Vorsorgemassnahmen - Das Bürgerspital Solothurn ist fit für die Euro 08
Samstag, 7. Juni 2008
in Kanton Solothurn
Themenbild: www.pixelio.de
Der Kanton Solothurn wird während der Euro 08 als zentrale Verkehrsdrehscheibe und Übernachtungsregion in der Nähe der Spielstädte Basel, Bern und Zürich eine bedeutende Rolle spielen. Ein höheres Verkehrsaufkommen, viele zusätzliche Touristen, der grosse Zuschaueraufmarsch in den Public-Viewing-Zonen in Olten und Solothurn sowie diverse gleichzeitig stattfindende Veranstaltungen in der Region lassen erheblich mehr Notfalleintrit-te erwarten. Die Hitzeeinwirkung, Kreislaufprobleme, Herznotfälle, zu viel Alkohol und Verletzungen durch Schlägereien werden die häufigsten Ursachen sein, warum während der Euro 08 Patientinnen und Patienten ins Spital eingeliefert werden.

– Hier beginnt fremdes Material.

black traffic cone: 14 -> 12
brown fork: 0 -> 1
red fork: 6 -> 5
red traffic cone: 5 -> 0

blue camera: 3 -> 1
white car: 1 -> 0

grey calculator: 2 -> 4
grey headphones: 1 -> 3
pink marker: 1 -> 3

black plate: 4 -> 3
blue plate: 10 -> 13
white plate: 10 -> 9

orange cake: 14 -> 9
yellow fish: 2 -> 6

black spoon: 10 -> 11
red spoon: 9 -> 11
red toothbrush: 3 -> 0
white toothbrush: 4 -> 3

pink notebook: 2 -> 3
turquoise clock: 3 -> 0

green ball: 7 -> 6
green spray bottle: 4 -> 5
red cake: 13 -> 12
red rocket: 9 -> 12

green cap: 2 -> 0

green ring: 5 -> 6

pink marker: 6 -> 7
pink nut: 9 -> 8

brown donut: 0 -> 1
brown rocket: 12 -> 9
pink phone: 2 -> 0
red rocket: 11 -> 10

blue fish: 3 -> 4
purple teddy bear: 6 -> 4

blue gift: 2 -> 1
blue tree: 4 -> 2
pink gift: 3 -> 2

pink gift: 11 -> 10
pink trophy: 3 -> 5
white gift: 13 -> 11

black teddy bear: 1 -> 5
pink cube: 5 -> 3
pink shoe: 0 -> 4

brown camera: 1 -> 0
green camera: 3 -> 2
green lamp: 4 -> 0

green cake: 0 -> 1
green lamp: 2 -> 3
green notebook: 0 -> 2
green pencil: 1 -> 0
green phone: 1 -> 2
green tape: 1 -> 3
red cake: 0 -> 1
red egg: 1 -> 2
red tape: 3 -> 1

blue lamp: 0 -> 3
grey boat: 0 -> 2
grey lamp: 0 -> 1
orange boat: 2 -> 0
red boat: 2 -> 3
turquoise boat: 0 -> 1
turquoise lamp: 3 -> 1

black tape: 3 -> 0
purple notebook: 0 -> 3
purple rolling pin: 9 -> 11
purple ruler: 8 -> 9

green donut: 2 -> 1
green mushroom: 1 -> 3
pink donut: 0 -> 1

«Wir hoffen natürlich, dass die Euro 08 ein grosses Fussballfest wird und ohne grössere Probleme über die Bühne geht. Wir müssen aber für den Ernstfall vorbereitet sein», sagt Beat Walser, Leiter Rettungsdienst des Bürgerspitals Solothurn (BSS) und Euro 08-Verantwortlicher der Solothurner Spitäler AG (soH). Deshalb hat das BSS diverse organisatorische und personelle Massnahmen getroffen. So hat die soH kürzlich für das BSS und das Kantonsspital Olten je eine Sanitätshilfestelle (SanHiSt) angeschafft – eine geplante, aber wegen der Euro 08 zeitlich vorgezogene Investition. Die SanHiSt steht im Bürgerspital Solothurn bereit und wird bei grösseren Ereignissen am Unfallort aufgestellt – beispielsweise beim Public-Viewing auf der Solothurner Chantierwiese oder auf der Autobahn. Die SanHiSt mit ihren aufblasbaren Zelten lässt sich in wenigen Minuten aufstellen und in Betrieb neh-men.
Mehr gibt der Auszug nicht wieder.